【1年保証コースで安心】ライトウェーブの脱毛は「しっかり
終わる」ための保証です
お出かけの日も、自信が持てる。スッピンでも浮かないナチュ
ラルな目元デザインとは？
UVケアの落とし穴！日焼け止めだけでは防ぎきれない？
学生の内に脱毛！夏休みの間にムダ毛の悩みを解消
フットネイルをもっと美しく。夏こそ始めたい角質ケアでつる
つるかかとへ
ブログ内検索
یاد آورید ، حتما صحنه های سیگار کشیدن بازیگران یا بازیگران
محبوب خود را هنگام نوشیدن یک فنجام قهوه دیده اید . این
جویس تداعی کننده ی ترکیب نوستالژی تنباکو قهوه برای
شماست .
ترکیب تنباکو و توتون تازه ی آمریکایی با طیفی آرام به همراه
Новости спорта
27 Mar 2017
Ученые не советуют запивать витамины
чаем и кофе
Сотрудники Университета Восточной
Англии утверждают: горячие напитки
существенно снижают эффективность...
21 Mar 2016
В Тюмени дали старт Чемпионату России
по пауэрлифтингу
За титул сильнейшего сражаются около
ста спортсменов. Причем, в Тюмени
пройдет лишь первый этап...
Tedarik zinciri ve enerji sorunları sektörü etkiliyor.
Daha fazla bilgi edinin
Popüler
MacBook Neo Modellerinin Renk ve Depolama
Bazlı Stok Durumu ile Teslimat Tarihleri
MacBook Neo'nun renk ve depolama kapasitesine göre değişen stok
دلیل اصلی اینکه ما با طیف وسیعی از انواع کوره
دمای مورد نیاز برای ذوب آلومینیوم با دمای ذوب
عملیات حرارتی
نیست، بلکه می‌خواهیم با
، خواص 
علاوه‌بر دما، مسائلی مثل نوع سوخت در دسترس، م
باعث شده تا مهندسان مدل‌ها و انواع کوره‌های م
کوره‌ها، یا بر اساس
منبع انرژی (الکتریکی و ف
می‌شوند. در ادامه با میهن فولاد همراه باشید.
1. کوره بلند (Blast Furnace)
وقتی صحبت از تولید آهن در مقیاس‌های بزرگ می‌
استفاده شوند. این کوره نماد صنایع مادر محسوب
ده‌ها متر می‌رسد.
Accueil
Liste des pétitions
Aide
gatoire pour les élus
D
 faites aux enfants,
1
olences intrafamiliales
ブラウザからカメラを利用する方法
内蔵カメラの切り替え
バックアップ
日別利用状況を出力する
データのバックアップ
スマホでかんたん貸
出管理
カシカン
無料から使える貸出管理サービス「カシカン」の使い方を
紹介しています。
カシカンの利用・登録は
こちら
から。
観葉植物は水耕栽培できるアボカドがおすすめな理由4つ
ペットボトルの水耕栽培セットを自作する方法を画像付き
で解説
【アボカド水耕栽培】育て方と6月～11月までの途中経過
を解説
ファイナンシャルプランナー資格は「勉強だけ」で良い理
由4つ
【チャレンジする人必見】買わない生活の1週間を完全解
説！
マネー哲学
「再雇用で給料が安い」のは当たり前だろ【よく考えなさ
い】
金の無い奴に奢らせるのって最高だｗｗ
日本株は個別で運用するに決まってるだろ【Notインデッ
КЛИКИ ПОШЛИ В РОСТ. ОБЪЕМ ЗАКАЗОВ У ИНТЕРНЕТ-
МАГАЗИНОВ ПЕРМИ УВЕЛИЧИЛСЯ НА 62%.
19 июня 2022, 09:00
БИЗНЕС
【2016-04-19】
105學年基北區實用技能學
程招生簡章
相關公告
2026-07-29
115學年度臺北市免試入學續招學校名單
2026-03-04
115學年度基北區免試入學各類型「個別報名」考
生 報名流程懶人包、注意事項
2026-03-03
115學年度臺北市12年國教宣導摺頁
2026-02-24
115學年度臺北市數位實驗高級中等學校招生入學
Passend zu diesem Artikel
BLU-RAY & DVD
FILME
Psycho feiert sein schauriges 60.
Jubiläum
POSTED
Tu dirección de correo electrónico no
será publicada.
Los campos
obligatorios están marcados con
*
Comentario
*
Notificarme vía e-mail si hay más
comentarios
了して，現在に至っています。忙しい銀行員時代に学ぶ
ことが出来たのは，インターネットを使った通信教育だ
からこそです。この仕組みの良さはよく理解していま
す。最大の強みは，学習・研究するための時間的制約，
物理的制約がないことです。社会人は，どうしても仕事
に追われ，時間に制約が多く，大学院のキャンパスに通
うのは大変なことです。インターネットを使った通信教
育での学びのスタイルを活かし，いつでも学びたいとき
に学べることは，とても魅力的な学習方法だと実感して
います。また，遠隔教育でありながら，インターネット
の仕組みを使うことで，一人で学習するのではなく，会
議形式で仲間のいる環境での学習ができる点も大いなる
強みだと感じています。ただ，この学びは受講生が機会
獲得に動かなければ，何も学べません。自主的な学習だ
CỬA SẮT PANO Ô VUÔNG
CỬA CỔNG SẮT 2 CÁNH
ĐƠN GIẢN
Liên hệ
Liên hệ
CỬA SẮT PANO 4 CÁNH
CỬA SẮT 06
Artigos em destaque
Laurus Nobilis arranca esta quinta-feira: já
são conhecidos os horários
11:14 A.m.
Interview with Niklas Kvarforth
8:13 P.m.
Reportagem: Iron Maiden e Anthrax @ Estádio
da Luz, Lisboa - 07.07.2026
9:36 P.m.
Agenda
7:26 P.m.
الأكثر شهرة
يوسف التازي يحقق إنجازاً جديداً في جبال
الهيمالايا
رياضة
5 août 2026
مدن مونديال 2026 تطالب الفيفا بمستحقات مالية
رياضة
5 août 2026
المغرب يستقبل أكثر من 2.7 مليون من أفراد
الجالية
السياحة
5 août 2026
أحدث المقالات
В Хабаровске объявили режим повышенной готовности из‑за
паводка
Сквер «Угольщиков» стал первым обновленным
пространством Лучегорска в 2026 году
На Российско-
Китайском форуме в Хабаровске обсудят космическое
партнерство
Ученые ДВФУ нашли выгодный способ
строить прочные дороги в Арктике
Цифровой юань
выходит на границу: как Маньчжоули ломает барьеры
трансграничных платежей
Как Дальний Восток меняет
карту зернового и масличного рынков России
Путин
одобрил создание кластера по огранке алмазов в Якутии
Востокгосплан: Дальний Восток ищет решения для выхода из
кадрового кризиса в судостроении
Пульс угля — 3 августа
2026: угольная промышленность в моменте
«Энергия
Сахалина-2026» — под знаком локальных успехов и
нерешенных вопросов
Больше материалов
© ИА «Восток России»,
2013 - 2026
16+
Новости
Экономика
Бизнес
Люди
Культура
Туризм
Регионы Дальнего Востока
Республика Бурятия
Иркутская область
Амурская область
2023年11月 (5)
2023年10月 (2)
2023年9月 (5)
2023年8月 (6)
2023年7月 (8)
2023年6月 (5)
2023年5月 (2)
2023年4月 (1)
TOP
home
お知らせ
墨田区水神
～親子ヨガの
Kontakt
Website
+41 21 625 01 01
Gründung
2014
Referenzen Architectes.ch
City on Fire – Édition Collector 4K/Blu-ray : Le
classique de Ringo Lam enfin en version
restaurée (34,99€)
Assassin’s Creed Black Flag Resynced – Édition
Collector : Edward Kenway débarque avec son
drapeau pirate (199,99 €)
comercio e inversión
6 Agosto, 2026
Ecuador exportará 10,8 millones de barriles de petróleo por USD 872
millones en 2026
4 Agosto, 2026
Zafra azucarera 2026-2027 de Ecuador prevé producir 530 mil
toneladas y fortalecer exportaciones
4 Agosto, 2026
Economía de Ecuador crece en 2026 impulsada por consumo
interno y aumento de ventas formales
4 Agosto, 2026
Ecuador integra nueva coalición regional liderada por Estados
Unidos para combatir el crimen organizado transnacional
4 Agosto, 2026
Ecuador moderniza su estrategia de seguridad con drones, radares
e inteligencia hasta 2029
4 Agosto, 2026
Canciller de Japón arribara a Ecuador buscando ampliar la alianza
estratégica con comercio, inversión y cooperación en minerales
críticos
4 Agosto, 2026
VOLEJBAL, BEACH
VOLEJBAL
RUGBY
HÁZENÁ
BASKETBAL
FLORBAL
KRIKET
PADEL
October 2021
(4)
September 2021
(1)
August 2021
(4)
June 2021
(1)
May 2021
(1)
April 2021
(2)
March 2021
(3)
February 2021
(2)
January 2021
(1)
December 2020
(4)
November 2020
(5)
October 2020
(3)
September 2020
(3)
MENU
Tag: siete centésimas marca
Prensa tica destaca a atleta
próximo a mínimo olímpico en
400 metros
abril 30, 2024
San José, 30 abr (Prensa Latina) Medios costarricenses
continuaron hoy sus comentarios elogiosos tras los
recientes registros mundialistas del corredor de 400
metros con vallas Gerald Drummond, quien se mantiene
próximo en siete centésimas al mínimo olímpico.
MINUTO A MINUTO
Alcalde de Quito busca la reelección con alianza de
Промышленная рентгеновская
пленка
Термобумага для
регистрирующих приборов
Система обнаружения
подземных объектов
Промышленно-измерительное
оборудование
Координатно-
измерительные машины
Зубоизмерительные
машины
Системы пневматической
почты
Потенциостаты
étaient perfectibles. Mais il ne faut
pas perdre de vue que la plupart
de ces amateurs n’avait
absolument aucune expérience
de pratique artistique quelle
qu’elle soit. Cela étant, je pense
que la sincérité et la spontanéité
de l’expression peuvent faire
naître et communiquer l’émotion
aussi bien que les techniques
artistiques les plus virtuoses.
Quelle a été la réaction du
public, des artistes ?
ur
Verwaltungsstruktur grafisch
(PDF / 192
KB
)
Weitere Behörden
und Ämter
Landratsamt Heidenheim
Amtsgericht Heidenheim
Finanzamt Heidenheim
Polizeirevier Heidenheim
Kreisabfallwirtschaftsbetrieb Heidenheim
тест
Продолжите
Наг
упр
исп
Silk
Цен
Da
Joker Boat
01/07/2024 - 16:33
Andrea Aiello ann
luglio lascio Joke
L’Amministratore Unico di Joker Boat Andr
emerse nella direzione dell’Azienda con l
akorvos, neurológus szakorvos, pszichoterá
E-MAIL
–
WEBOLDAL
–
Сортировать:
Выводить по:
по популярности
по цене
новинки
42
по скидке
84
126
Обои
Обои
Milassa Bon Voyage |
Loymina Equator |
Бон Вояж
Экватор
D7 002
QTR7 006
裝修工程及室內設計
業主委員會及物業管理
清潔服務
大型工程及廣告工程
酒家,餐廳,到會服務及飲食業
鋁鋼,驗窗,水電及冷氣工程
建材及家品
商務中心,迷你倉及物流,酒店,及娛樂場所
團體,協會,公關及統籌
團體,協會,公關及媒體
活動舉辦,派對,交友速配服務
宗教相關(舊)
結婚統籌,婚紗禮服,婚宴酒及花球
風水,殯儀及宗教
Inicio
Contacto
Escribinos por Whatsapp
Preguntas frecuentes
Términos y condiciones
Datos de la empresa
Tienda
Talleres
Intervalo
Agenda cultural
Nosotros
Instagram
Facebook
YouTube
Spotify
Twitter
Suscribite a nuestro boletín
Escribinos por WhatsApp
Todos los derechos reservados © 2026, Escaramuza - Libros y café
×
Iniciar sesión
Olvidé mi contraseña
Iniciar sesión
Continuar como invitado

....................

Your task:
Transcribe the opening lines of the listing exactly, please. Stop after the line that contains "ста спортсменов. Причем, в Тюмени".

Answer section:
【1年保証コースで安心】ライトウェーブの脱毛は「しっかり
終わる」ための保証です
お出かけの日も、自信が持てる。スッピンでも浮かないナチュ
ラルな目元デザインとは？
UVケアの落とし穴！日焼け止めだけでは防ぎきれない？
学生の内に脱毛！夏休みの間にムダ毛の悩みを解消
フットネイルをもっと美しく。夏こそ始めたい角質ケアでつる
つるかかとへ
ブログ内検索
یاد آورید ، حتما صحنه های سیگار کشیدن بازیگران یا بازیگران
محبوب خود را هنگام نوشیدن یک فنجام قهوه دیده اید . این
جویس تداعی کننده ی ترکیب نوستالژی تنباکو قهوه برای
شماست .
ترکیب تنباکو و توتون تازه ی آمریکایی با طیفی آرام به همراه
Новости спорта
27 Mar 2017
Ученые не советуют запивать витамины
чаем и кофе
Сотрудники Университета Восточной
Англии утверждают: горячие напитки
существенно снижают эффективность...
21 Mar 2016
В Тюмени дали старт Чемпионату России
по пауэрлифтингу
За титул сильнейшего сражаются около
ста спортсменов. Причем, в Тюмени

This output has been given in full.